Will Moody's downgrade of Portugal to junk save Greece?

07/05/2011 6:31 pm EST


Jim Jubak

Founder and Editor, JubakPicks.com

And then there were two. Today, July 5, Moody’s Investors Service cut its rating on Portugal’s government bonds to junk—actually Ba2, two levels below investment grade. Greek government debt has been rated junk since April 2010.

The warning today has to feel like deja vu all over again. Greece negotiated a first rescue package in 2009; Portugal got approval on its $116 billion rescue in May. Greece has had to come back to the European Union with a request for a second rescue this year. Moody’s warned that Portugal may need a second rescue package soon because of “formidable challenges the country is facing in reducing spending, increasing tax compliance, achieving economic growth, and supporting the banking system.”

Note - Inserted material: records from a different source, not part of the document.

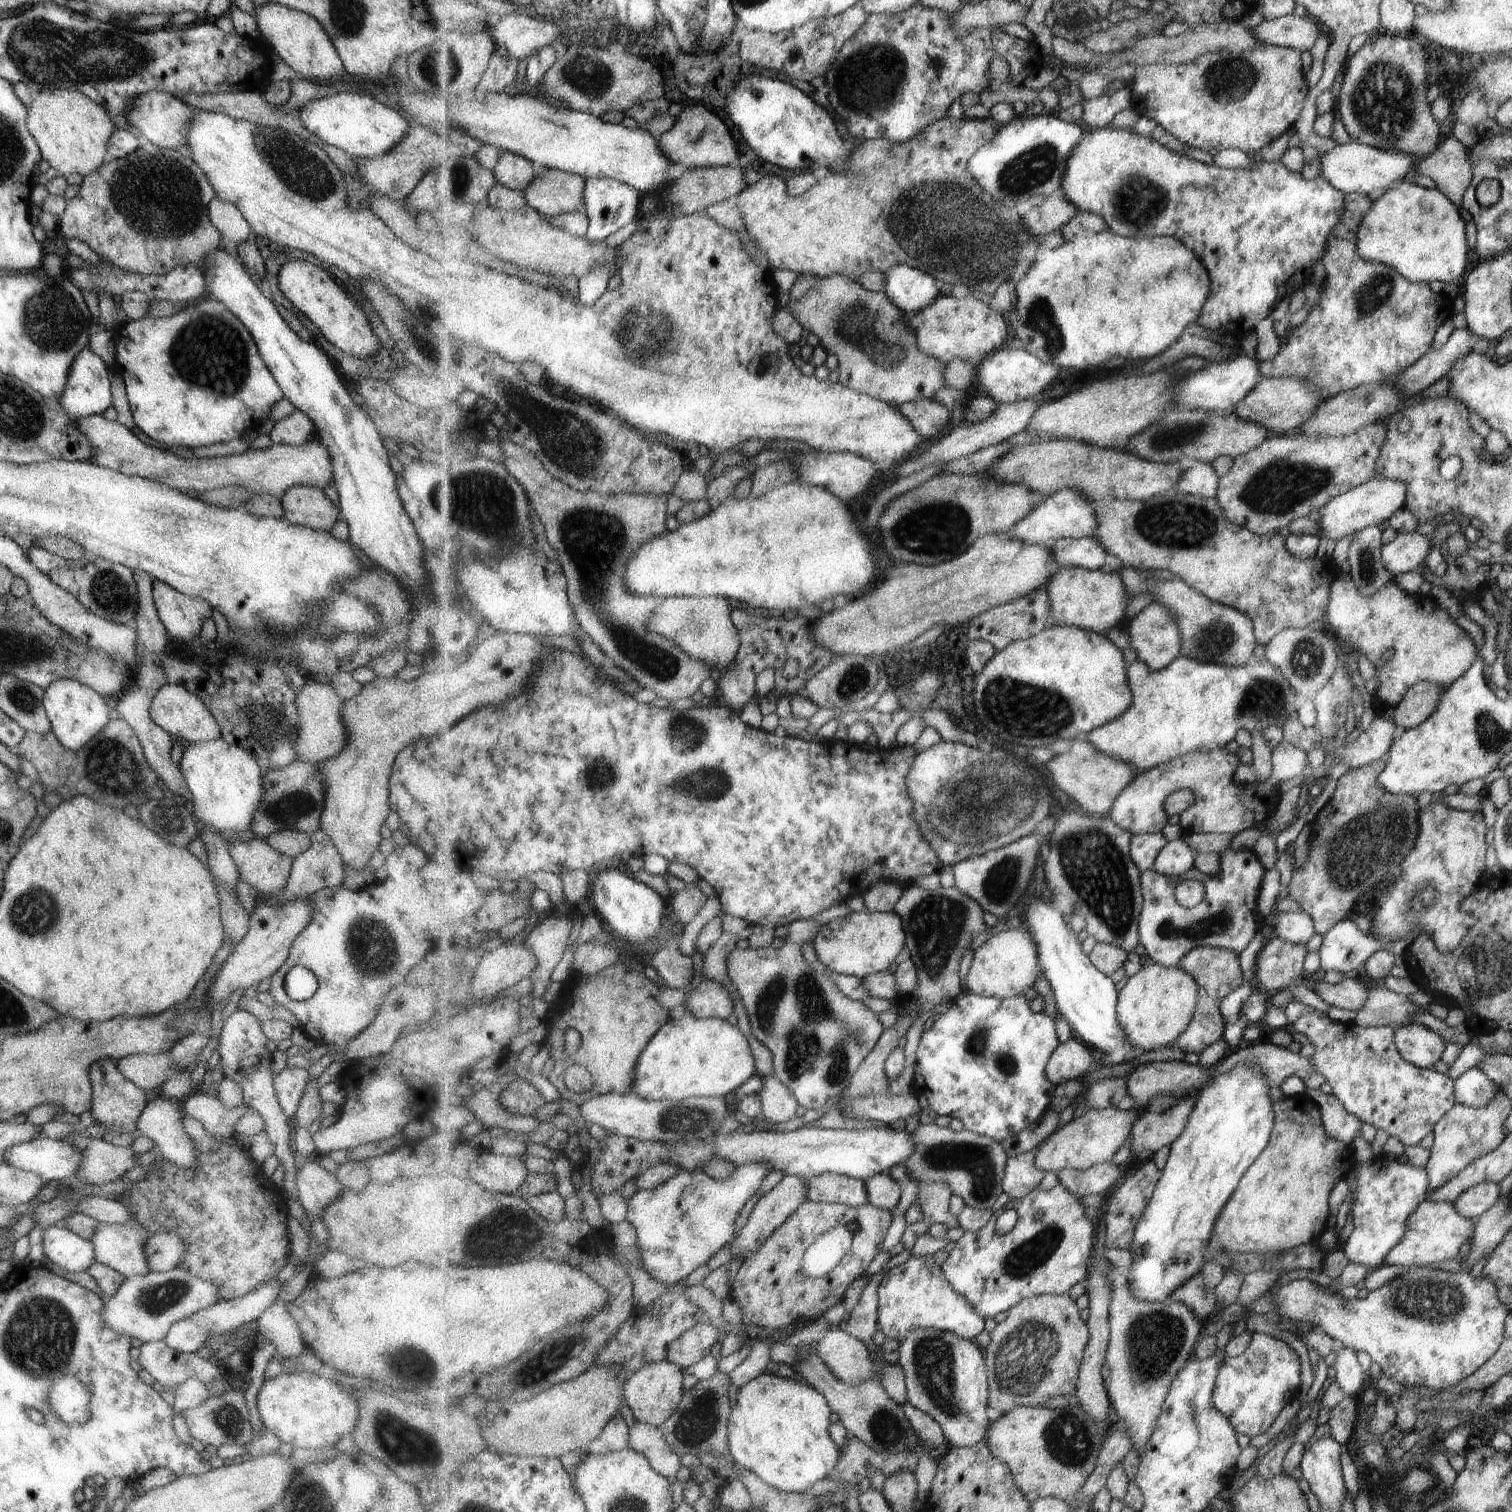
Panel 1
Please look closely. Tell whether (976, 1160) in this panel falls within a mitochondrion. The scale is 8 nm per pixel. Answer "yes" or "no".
yes

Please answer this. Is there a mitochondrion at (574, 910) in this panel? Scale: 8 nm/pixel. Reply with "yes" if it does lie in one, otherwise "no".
no

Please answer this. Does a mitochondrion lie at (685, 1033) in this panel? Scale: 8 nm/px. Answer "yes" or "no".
no

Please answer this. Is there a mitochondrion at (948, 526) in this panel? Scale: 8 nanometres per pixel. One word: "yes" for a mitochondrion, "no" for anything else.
yes

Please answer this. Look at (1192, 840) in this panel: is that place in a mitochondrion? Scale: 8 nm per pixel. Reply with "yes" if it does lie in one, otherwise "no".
no

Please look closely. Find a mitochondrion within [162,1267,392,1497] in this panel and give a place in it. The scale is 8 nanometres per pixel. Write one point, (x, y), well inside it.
(230, 1418)

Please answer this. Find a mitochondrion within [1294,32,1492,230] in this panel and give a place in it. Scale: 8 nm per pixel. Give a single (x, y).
(1383, 102)

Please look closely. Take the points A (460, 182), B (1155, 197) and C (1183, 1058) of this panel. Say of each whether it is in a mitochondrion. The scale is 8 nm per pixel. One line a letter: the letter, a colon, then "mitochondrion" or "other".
A: mitochondrion
B: mitochondrion
C: other

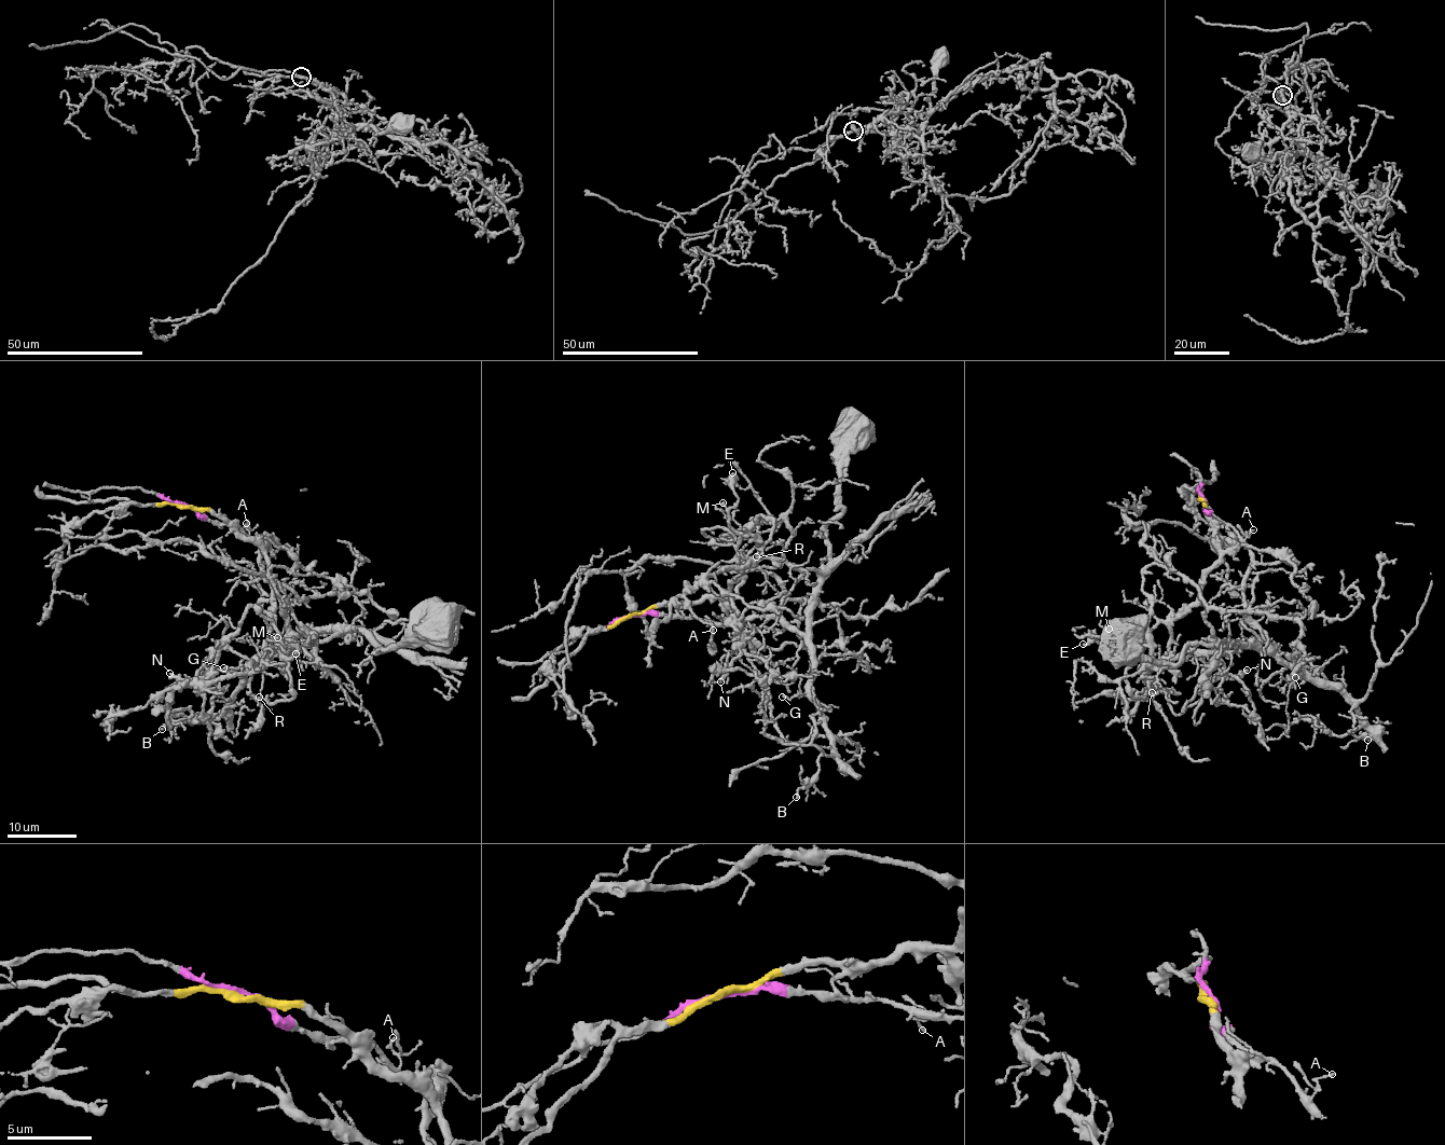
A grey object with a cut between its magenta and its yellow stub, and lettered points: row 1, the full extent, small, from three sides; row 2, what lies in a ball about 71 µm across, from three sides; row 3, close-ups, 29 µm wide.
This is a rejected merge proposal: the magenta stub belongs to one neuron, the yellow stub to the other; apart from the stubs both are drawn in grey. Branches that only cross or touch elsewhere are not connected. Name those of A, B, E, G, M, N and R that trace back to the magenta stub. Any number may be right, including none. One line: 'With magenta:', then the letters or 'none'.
With magenta: A, B, G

Oddly enough, I think the downgrade to junk for Portugal is actually good news for Greece. The strongest argument pushing EuroZone leaders to agreement on a second rescue package—in the face of strong voter disapproval in funding countries—has been the contagion argument. “If we don’t save Greece,” the argument goes, “then Portugal and Ireland and maybe Spain or Italy will head into crisis too. Better to contain the damage here.”

That line of reasoning looks stronger today after the Moody’s call. Politicians and even, probably, some voters can see contagion at work. The more parallels between Greece and Portugal there are, the stronger the case seems. And the more likely that European political and financial leaders will patch something together.